Transcript from the "Introducing Kappa Architecture" Lesson
>> The Kappa Architecture is sort of an old idea. It's not like it was invented. It's just kind of a practice that's evolved over time. You might also hear people talk about things like event sourcing, similar kinds of ideas. They basically all mean this idea. Sometimes they emphasize different parts of it and sometimes they leave out important parts.
[00:00:21] So it's important to know when they're doing that. Because things like the immutability. And the Pindell leanness are kind of important to get the nice properties of Merkle DAGs. I see on the chat someone's asking if Bitcoin uses a Merkle DAG, it does, yeah. So that's how Bitcoin kind of has like a single log.
[00:00:42] So it doesn't really allow forking, except with some of the extensions like side chains and that kind of stuff. I'm no expert in Bitcoin, but I know that it is one, all right. So getting back to the Kappa Architecture, the main idea with a Kappa Architecture is that you have an append only logs.
[00:01:04] So you can only add items to the end of the log and it's like a log book in a ship or a store or something. You're not gonna go back and erase things, scroll them out. You can only add things. In fact, if you want to amend something you said previously, you have to do that as a new document.
[00:01:22] It's like say, by the way, I messed up way back there at that hash. It really ought to have been this way. This idea is a really important idea for building systems that kind of have the certain robustness properties because there's always a list of what happened. And you can always take that list.
[00:01:46] And because it's the single source of truth, you can always play it back and get into the same state that you were at previously, so long as your indexes which are also called materialized views in this in this parlance. If those materialized views are completely deterministic, which they ought to be, then you'll get back to where you started.
[00:02:09] So this is a really useful idea if you're building an enterprise bus with Kafka or something. But it's also really handy for building a peer to peer system where you don't even have any servers. If you're just running the software on people's own computers, their phones, web pages even that kind of thing.

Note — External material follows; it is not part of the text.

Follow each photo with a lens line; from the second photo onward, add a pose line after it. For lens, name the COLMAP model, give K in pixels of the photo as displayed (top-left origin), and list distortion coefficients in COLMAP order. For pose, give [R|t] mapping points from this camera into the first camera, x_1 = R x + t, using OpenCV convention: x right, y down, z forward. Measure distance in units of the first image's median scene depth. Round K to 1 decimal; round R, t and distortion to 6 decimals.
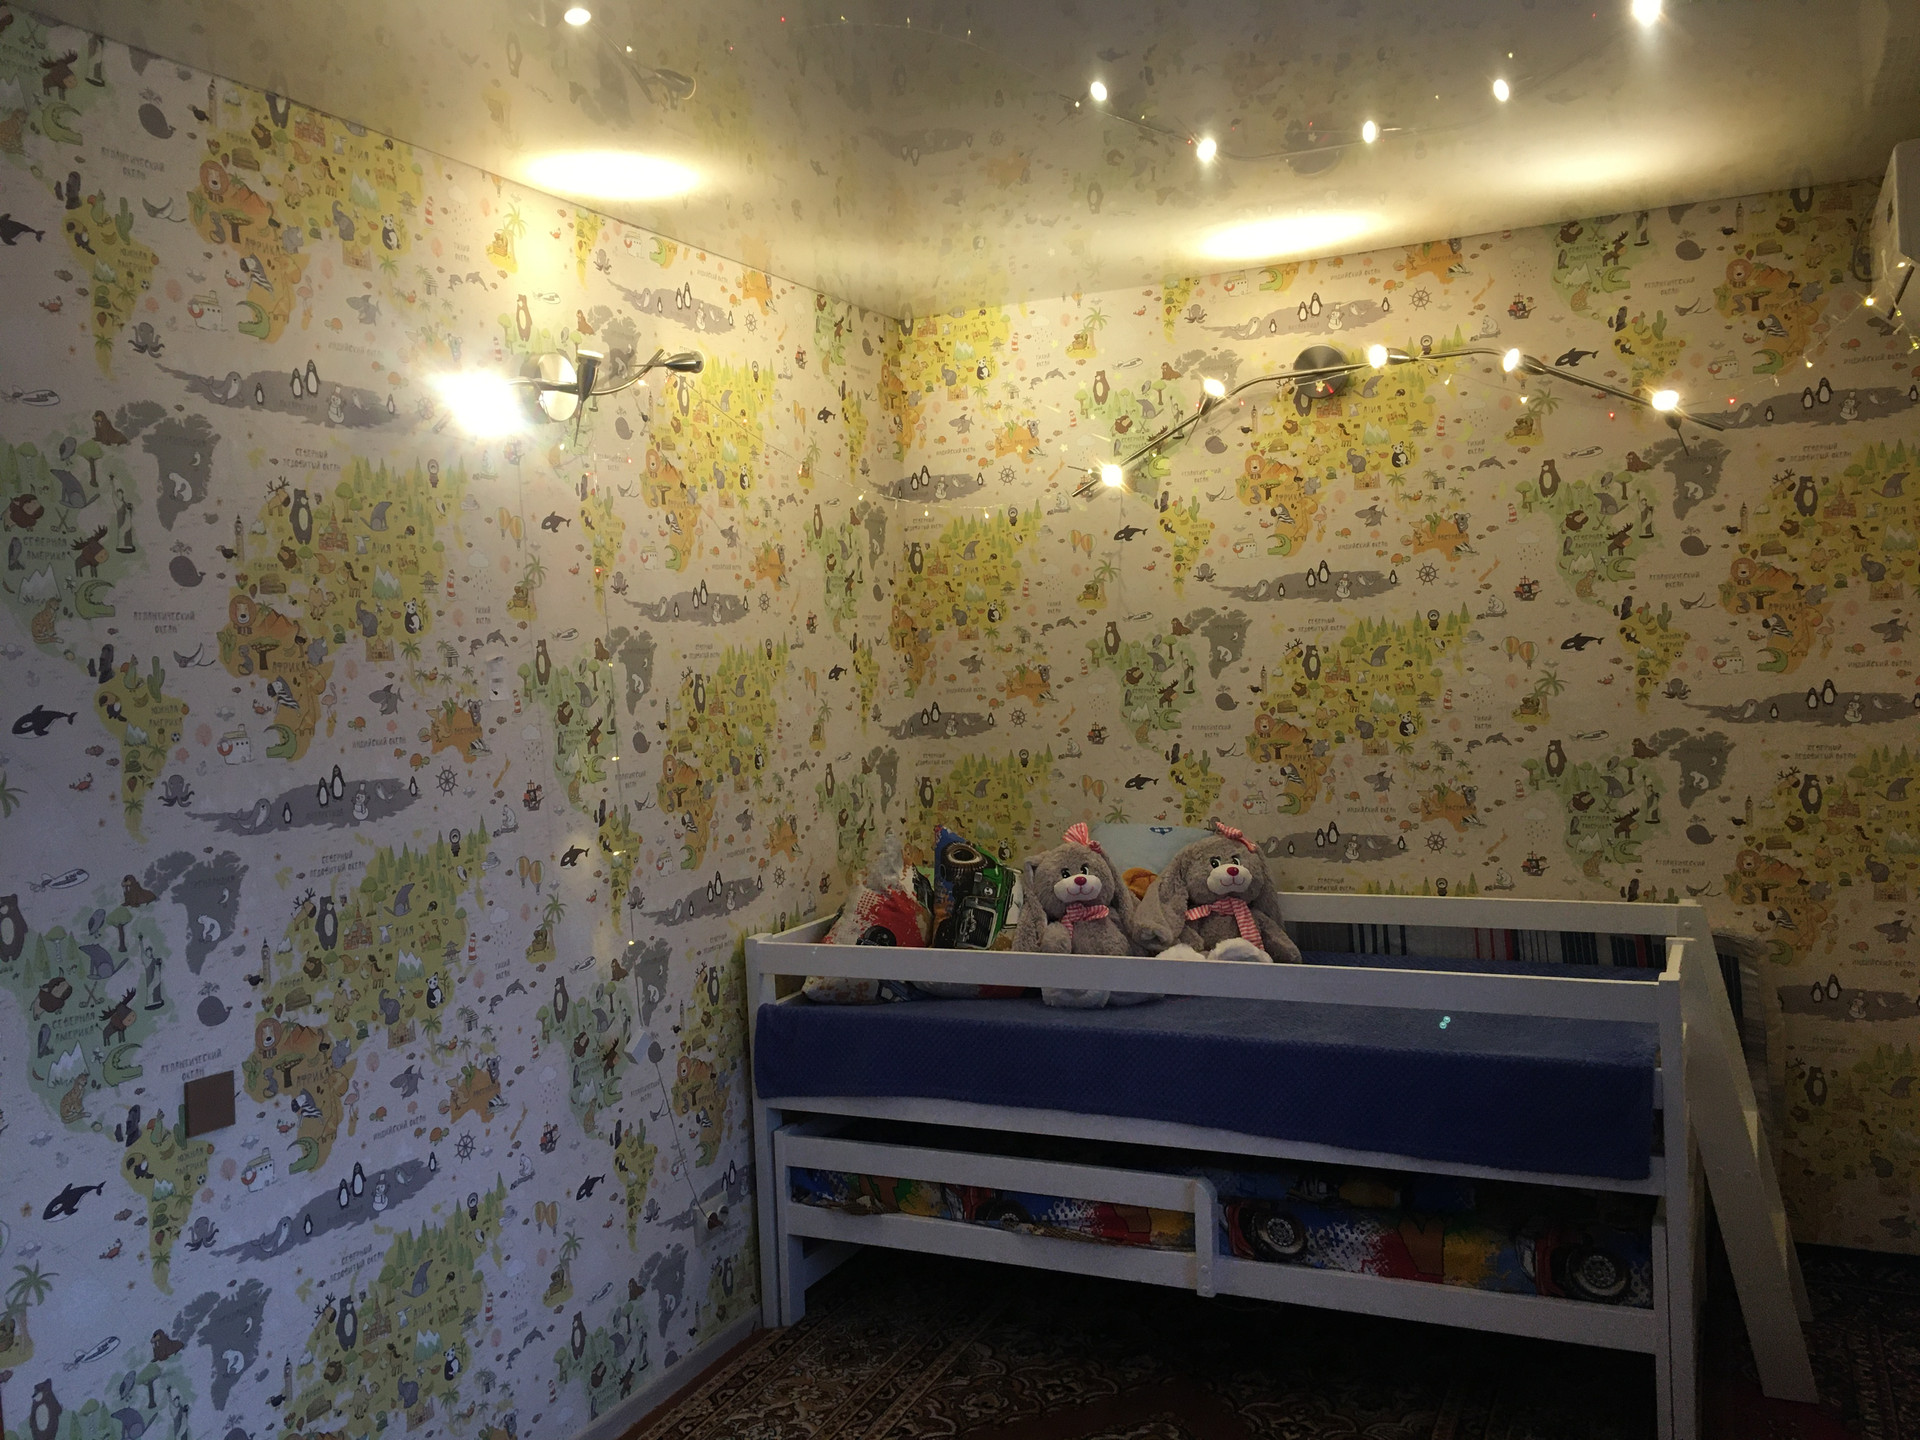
lens RADIAL K [[1639.7, 0, 953.5], [0, 1639.7, 714.7], [0, 0, 1]] dist [0.083391, -0.110987]
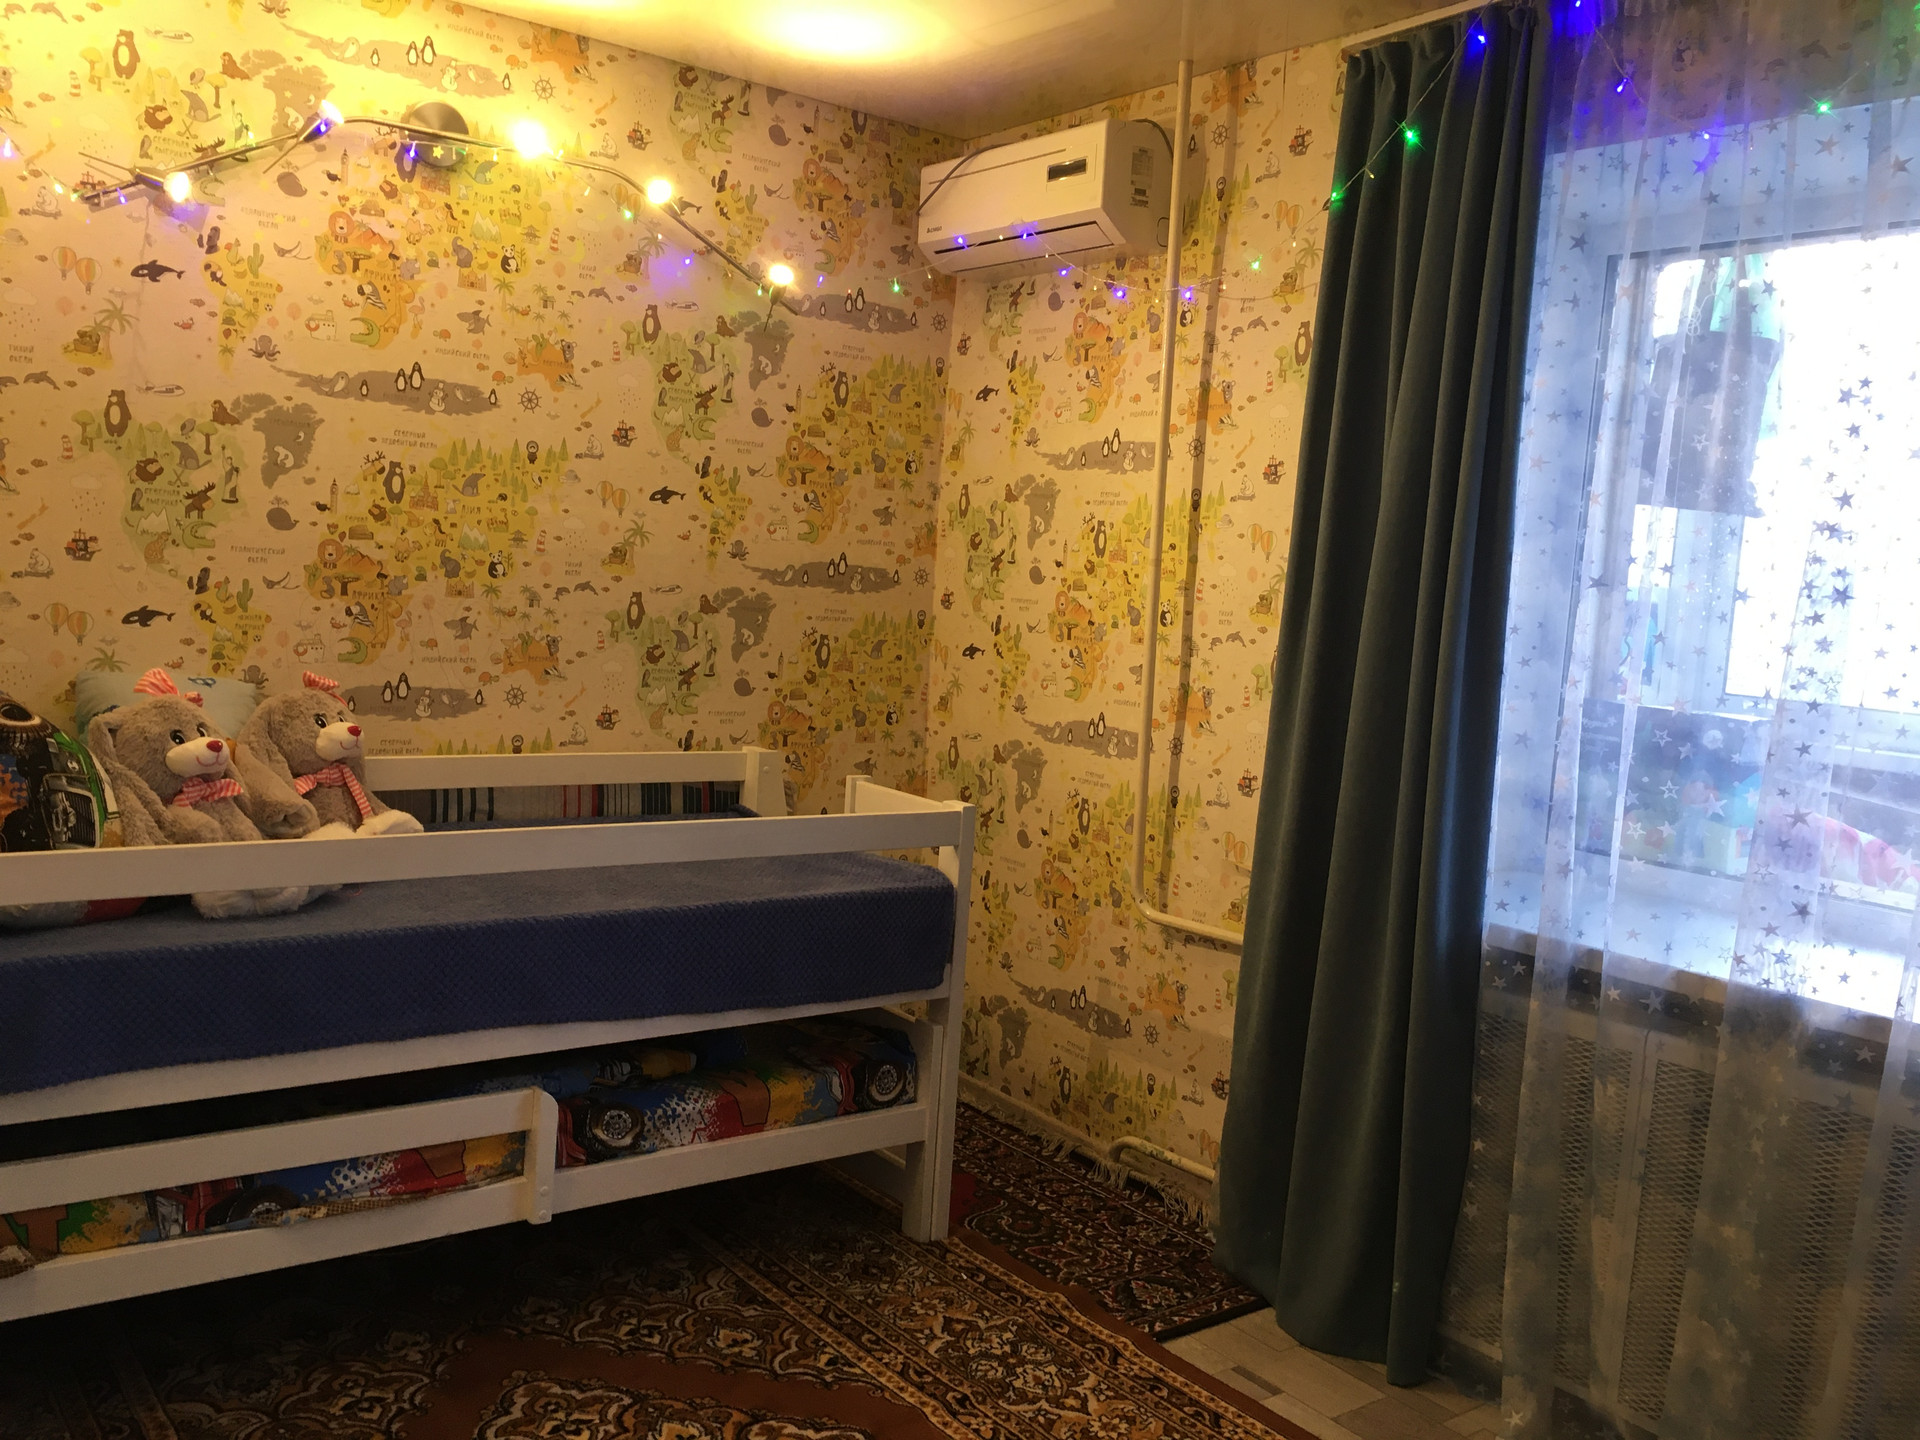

[00:02:32] So to build an append only log, we can use the same trick that we've just seen with hashes to make that log into a Merkle DAG. This does mean that the log might diverge in some cases. So this would be a constraint that if you can deal with logs, then that fork, then you can let the hashes be whatever you want.
[00:02:53] But otherwise, if there's only supposed to be a single, a non-forking log, then that's just something you have to verify in your client software. And then other clients would have to verify that property for you. So for example, if there was a fork, the clients could just like reject the slug altogether.
[00:03:10] It's like, this is no good. And that forking couldn't be caused by an adversary if you do things like use cryptographic signatures to verify authorship of that log. So the best thing about append only logs is that replication is literally concatenation in the naive case. There's fancier ways to do it but if you wanna make something really simple, like we could write some shell scripts.
[00:03:38] And just using the cat command, we could do sync with two logs just by concatenating them. This is also true because with a Merkle DAG, if you're addressing is based on hashes, you can always write the document with the hash as many times as you like in the graph structure doesn't change.
[00:03:58] Because you're not linking to anything different. So with concatenation, it doesn't matter if you've seen the same documents again, you just, whatever, I already have them, that's okay. I'm gonna get the same end result in either case. So it's just the easiest way that you can get data synchronization is to put your data into an append only log.